JERSEY CITY, N.J. (CN) – Jenny Craig will not hire overweight women who are not “brand image,” and fired a manager after she hired a man, the manager claims in Hudson County Court. She adds that “only the prettiest and thinnest employees were allowed to work in Manhattan,” and others were sent elsewhere.
Pauline Thomas says that when she started working for Jenny Craig in 1997, “weight was not a consideration in the hiring process.” But she says, “This practice changed when Jim Evans was hired as CEO. He questioned how overweight people could be allowed to work for a company that promoted weight loss.”
Thomas says the word came down: “heavy employees must lose weight or there would be no place for them at Jenny Craig. A ‘wellness program’ was instituted and center directors were coached to tell their employees to lose weight or lose their positions. However, the language was subtle: ‘Be The Brand.'”
Thomas says the company didn’t stop there. While she was director of the Secaucus, N.J. outlet, Jenny Craig transferred an employee there from Manhattan, because she was not considered “brand image.” Thomas says she learned that “only the prettiest and thinnest employees were allowed to work in Manhattan” branches, and “those who did not fit into this category were transferred elsewhere.”
Thomas claims that the transferred employee, Michelle Dawson, created problems for her. Thomas says that when she suggested hiring a well-qualified man to work at the branch, Dawson scoffed, saying she “didn’t think he’d be a fit” and later told her that if “you do this, it going to be on your head.”
Thomas says she discovered that Dawson was illegally taping conversations between employees by “putting a recorder in [her] personal locker, food room and [the] front desk,” which violates New Jersey law.

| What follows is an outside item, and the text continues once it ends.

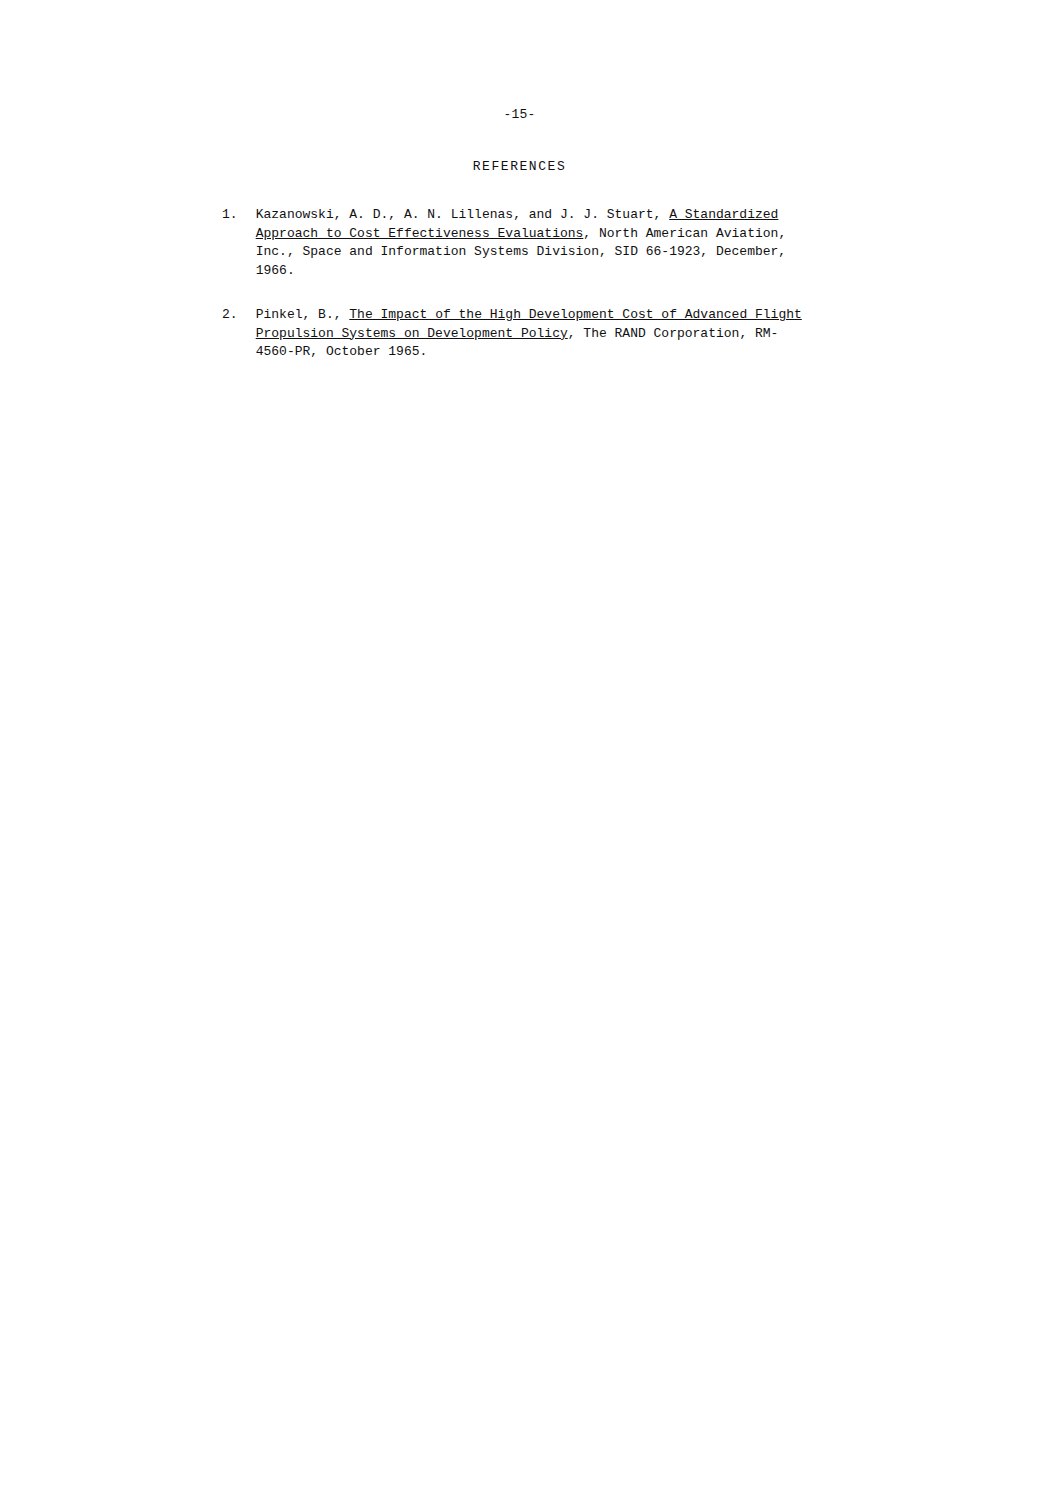-15-
References
1. Kazanowski, A. D., A. N. Lillenas, and J. J. Stuart, A Standardized Approach to Cost Effectiveness Evaluations, North American Aviation, Inc., Space and Information Systems Division, SID 66-1923, December, 1966.
2. Pinkel, B., The Impact of the High Development Cost of Advanced Flight Propulsion Systems on Development Policy, The RAND Corporation, RM-4560-PR, October 1965.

Thomas says Jenny Craig fired her under the pretext that she had made “negative comments,” which were recorded on the tapes, but she was denied access to the recordings.
She says Jenny Craig fired her “as a result of hiring … a male into a previously all-female organization” and says that “no disciplinary action was taken … against Dawson for conducting unlawful electronic surveillance.”
She seeks punitive damages for age discrimination, invasion of privacy, retaliation and violation of public policy.
Dawson is not named as a defendant.
Thomas is represented by Franklyn Steinberg III of Somerville, N.J.